# Mirroring pkg and update servers



## yggdrasil (Jan 26, 2016)

Hi,

after setting up a local mirror of OpenBSD's packages and patches with rsync rather easily, I tried to find a way to do the same with FreeBSD. As How to Mirror FreeBSD states, this is intentionally not possible, at least not for the packages. Now I know I can build my own package server via poudriere, or Dragonfly's synth, and that there are scripts and descriptions for compiling the FreeBSD updates yourself, but I rather not. While I like being able to compile stuff myself, I very much dislike the "compile _everything_ yourself"-notion (the reason I dislike Gentoo, and why it took me a long time to really get started with FreeBSD).

So my questions are:
- What is the reasoning behind this? "Due to very high requirements of bandwidth, storage and adminstration [...]" seems rather vague and unintuitive...
- Am I overlooking something? Are there ways to do this without having to compile everything myself?

Thanks!
(If a Mod thinks this might be better moved to a different subforum, go ahead. This seemed the most fitting one)


----------



## gofer_touch (Jan 26, 2016)

I do this from time to time to install to offline machines in rural locales. Why not just used wget?


----------



## yggdrasil (Jan 26, 2016)

That was a backup plan, but the official stance is "not allowed", so I'm wary. But thanks anyway!


----------



## SirDice (Jan 26, 2016)

I've setup a local repository with poudriere. The added bonus of this is that I have complete control over the port versions and options. For freebsd-update(8) I configured an Apache server to proxy and cache the data. So only the first machine will actually download the patches from the internet, consecutive machines will get the data from Apache's proxy cache.


----------



## Chris_H (Jan 26, 2016)

Maybe I'm somehow missing your intention here; but couldn't you just use bsdinstall(8), or pkg(8) to perform tour initial install, of all the ports/applications you want to have. Which would slurp all the packages you want to _actually_ have.
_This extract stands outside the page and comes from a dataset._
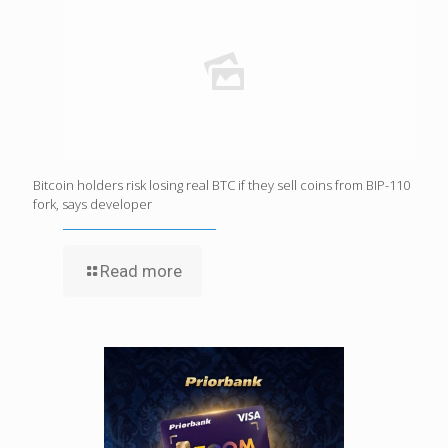
Bitcoin holders risk losing real BTC if they sell coins from BIP-110
fork, says developer
Read more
Then, simply cd(1) to each the ports(7) dirs of those apps, and `make config`. Then you'd be all setup to up(date|grade) all of your applications with the options _you_ want. Doing so in ports-mgmt/synth, would create a nice little repo, that you could export to any other box(es) that you'd also like to have configured with those apps. _Sure_ it's a bit of time, and effort, up front. But it'd be Smooth Sailing, after that. 

Just a thought. 

--Chris[/port]


----------



## yggdrasil (Jan 26, 2016)

Chris: I just want a local mirror so my testboxes and jails don't all clog up my line without having to compile everything myself.
SirDice: Yes, a proxy was another alternative I thought about.
I'm just baffled how easy OpenBSD, and DragonflyBSD for that matter, make this as opposed to FreeBSD.
Thanks everyone for sharing the alternative possibilities.


----------



## gofer_touch (Jan 26, 2016)

What does Dragonfly do differently that FreeBSD's ports can't? They both use the same ports system with some minor tweaks for Dragonfly. If anything you can obtain FreeBSD's ports much faster because there are so many very fast mirrors.


----------



## yggdrasil (Jan 26, 2016)

They offer rsync-servers to easily download and synchronise _all_ their stuff, including up-to-date packages, which where deliberately left off of the FreeBSD rsync-servers. This has nothing to do with the ports system itself.